It is difficult to imagine a finer production than this one. Every singer fully inhabits his or her role, and sings wonderfully. Arlene Saunders and Edith Mathis are brilliant as the music teacher and the 14-year-old student, and Dr. Stone’s creator does the best he can with his unsympathetic part. The Globolinks are colorful and weird video creations, not too scary for the little ones, but effective aliens. Every aspect of the television production is well thought out and well photographed. There is no attempt to re-create the feeling of a staged performance—this is really an operatic film. The monaural broadcast sound is well balanced, and the English titles are excellent. Matthias Kuntzsch conducts with flair and energy, balances are fine, and the orchestra plays very well. © 2007 Fanfare Read complete review

Arlo McKinnon
Opera News, July 2007

Gian Carlo Menotti wrote Help, Help, the Globolinks! as an opera for children and all who are young at heart. This release presents a film version in German, made immediately following the opera’s 1968 premiere in Hamburg, featuring the original cast and production team.

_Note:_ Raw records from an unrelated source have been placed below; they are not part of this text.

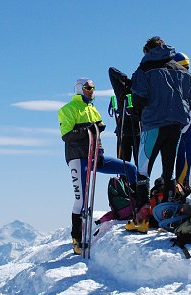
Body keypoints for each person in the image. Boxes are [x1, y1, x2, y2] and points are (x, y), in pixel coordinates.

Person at [59, 78, 138, 254]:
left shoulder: (91, 108)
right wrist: (89, 128)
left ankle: (137, 211)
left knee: (130, 169)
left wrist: (97, 128)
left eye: (93, 88)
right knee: (82, 199)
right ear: (80, 89)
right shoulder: (67, 109)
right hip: (78, 158)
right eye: (88, 88)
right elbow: (66, 135)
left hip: (96, 156)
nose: (91, 91)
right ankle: (77, 239)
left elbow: (96, 129)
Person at [128, 36, 191, 231]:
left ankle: (143, 218)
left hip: (154, 123)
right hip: (176, 123)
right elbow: (189, 100)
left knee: (143, 168)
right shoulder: (182, 70)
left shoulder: (145, 68)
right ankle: (167, 215)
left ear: (148, 50)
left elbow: (139, 97)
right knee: (168, 169)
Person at [172, 52, 191, 188]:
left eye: (186, 68)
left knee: (187, 166)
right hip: (177, 133)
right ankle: (179, 188)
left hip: (184, 134)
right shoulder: (173, 88)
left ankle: (186, 187)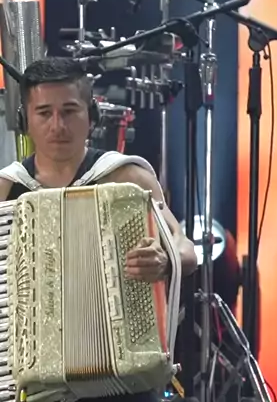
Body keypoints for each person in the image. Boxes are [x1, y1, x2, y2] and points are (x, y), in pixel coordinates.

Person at [0, 57, 197, 402]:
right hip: (34, 386)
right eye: (44, 113)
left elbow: (186, 249)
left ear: (91, 116)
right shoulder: (7, 189)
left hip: (124, 380)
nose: (58, 125)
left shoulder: (126, 177)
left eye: (69, 111)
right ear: (24, 120)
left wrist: (165, 259)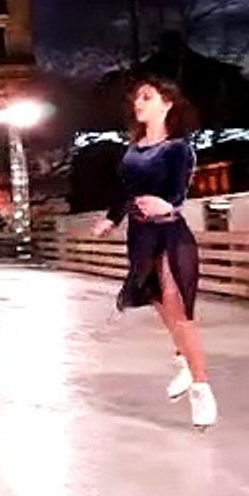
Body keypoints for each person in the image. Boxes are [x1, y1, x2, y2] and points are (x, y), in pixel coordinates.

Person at [92, 75, 217, 429]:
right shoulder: (132, 150)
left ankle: (201, 388)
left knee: (179, 306)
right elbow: (123, 192)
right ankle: (183, 361)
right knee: (161, 304)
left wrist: (167, 204)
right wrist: (111, 219)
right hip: (140, 236)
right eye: (137, 98)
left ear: (167, 103)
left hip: (170, 232)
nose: (138, 103)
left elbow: (178, 190)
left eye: (147, 97)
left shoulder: (178, 148)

While Help, Help, the Globolinks! is not among Menotti’s most inspired efforts, it is genuinely tuneful and entertaining. Set in contemporary times, the scenario posits an invasion of our planet by extraterrestrials called Globolinks. These creatures transform all humans with whom they have physical contact into new Globolinks. The only effective defense against them is music, which drives the aliens away and, as demonstrated with a tuba, can even destroy them.

The film nicely captures the energy and enthusiasm of the cast, all of them well-suited to their roles. The young Edith Mathis makes the most of her brief appearances as Emily, an adolescent violinist sent into the wilderness to seek help for her stranded, instrument-deprived classmates. The real show-stealer is Arlene Saunders, as Madame Euterpova, an eccentric, domineering music teacher who leads the counterattack. Hers is a great comic performance, never overstated yet always bordering on the madcap. She is deftly supported by the ensemble cast, particularly by Raymond Wolansky’s Dr. Stone, the school headmaster who is her unwitting (and unwilling) fiancé.

For this listener, the delight of the film lies in the work of production collaborators Alwin Nikolais, Nikolas Schöffer and Eckhard Maronn. The contributions of these three artists are very much of their time and in fact make Menotti’s music seem outdated. Schöffer’s Mondrianesque sculptures are covered with reflecting plates, upon which colored light is projected. These rotating towers create a modernistic almost psychedelic effect and clearly were watershed pieces for his celebrated later works. Maronn’s extraterrestrial music, billed as electronic effects, is a fine example of the electronic music techniques of the 1960s. Predominated as it is by tape manipulations and analog synthesizer effects, this music brings back fond memories of the period. And Nikolais’s tube-like costumes for the male Globolinks prove both versatile and a lot of fun to watch.

The opera has clear (though possibly unintended) overtones of the Cold War political climate. There are very obvious plot parallels to such films as Invasion of the Body Snatchers, and the sight of uninformed children marching off to continue the struggle against alien invaders must have resonated with audiences on the 1960s, particularly in postwar Germany.